One of the features of sub-tropical and tropical gardens is the use of bright foliage as underplanting to the specimen plants.  In cold, wet and windy UK we can't grow the range of colourful foliage plants available in warmer climates but we can grow plants like 'Purple Fantasy', 'Red Dragon' and 'Silver Dragon' to add that tropical looking sparkle to even mundane plantings.

Persicaria microcephala 'Silver Dragon'

Persicaria microcephala 'Red Dragon'

All three carry the characteristic V shaped leaf bar of P.microcephala but the expression is different enough to make them equally desirable.

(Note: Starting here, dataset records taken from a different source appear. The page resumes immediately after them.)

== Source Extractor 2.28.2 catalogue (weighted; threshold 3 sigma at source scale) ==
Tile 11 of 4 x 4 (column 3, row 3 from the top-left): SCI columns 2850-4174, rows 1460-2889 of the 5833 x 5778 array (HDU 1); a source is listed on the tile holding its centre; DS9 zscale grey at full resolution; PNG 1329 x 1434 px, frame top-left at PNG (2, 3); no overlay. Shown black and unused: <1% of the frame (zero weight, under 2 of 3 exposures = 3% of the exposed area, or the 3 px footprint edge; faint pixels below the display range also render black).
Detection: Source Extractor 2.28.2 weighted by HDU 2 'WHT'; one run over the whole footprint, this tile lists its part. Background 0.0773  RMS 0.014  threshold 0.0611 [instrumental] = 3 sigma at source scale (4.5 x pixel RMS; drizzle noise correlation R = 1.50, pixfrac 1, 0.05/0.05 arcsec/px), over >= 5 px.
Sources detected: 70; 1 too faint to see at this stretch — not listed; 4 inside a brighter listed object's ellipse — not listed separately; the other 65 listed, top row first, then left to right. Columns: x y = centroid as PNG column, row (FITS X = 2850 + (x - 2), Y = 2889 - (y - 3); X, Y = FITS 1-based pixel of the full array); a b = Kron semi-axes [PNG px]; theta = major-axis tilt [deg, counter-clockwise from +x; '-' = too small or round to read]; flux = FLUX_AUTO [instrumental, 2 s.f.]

P. virginiana also offers a couple of painted leaf forms.  'Painter's Palette' is similar to 'Compton's Form' in the V bar is more diffuse and spread as blotches across the individual leaves.  These emerge later in spring than the P. microcephala varieties but soom cover theground with pretty leaves.

Persicaria virgata 'Compton's Form'

So, if you're looking for a tough, hardy, ground covering filler plant under more exotic specimens you can't go too wrong with any or all of these painted Persicarias.


Saturday, April 6, 2024

Musa basjoo flowering

I speculated at the beginning of March that my 'hardy' banana, Musa basjoo, might flower this year.  I was right.  Almost immediately after posting that I noticed a fat bud begin to emerge from the top of one of the pseudostems.  A little to my surprise it wasn't the tallest or the thickest of them.  Upright at first...


...the bud stem elongates and the fat bud droops below the horizontal.  Unfortunately for the display the wind has played havoc with the unfurling leaves of the banana and the opening bud now sits among the wreckage.


The bud then opens to reveal the flowers, clustered at the base of the bracts.  .


Each pair of bracts will open in turn to reveal another set of flowers as the season progresses.  I may even get small bananas forming though these are not edible.

I've grown Musa basjoo for many years but this is the first flowering.  With luck and more mild winters it won't be the last.